■ Exercise aim ■
In the listing below, reproduce the lines verbatim, beginning with the line containing "DICHIARAZIONE DI" and continuing through the line containing "(Rundsteckverbinder/GX-Steckverbinder)", with both of those lines included. Omit the pictures from your answer.
Segment Start: Material for the task
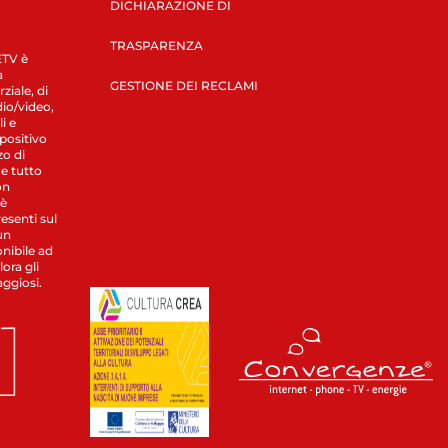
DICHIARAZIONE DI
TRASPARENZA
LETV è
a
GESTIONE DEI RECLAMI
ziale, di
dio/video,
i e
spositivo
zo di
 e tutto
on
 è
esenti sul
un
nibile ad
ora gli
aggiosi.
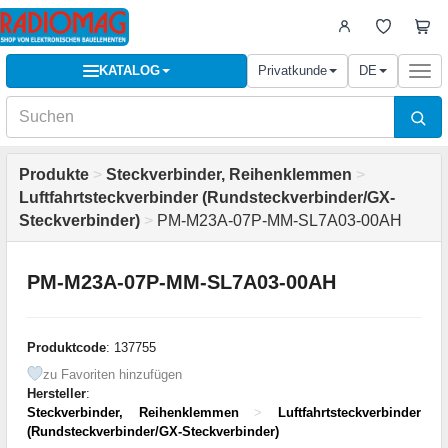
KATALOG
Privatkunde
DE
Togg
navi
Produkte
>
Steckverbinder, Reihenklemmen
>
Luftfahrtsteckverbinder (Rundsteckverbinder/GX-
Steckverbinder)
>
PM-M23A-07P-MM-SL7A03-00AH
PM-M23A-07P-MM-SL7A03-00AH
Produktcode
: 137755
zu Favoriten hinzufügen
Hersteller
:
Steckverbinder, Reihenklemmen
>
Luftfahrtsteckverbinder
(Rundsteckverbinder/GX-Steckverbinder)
Segment End: Material for the task
Segment Start: Material for the task
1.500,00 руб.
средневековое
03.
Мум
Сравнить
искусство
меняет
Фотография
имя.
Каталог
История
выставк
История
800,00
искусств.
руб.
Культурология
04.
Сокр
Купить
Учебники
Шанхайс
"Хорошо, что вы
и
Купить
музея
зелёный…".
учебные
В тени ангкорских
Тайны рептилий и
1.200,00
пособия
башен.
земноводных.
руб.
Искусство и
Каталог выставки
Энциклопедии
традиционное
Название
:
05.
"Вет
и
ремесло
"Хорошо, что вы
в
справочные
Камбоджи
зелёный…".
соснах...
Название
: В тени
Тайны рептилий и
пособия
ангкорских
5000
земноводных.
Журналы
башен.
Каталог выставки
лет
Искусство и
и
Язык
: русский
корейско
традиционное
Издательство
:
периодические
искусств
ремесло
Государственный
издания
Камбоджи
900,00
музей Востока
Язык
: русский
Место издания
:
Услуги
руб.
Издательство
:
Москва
Segment End: Material for the task
■ Exercise result ■
DICHIARAZIONE DI
TRASPARENZA
LETV è
a
GESTIONE DEI RECLAMI
ziale, di
dio/video,
i e
spositivo
zo di
 e tutto
on
 è
esenti sul
un
nibile ad
ora gli
aggiosi.
KATALOG
Privatkunde
DE
Togg
navi
Produkte
>
Steckverbinder, Reihenklemmen
>
Luftfahrtsteckverbinder (Rundsteckverbinder/GX-
Steckverbinder)
>
PM-M23A-07P-MM-SL7A03-00AH
PM-M23A-07P-MM-SL7A03-00AH
Produktcode
: 137755
zu Favoriten hinzufügen
Hersteller
:
Steckverbinder, Reihenklemmen
>
Luftfahrtsteckverbinder
(Rundsteckverbinder/GX-Steckverbinder)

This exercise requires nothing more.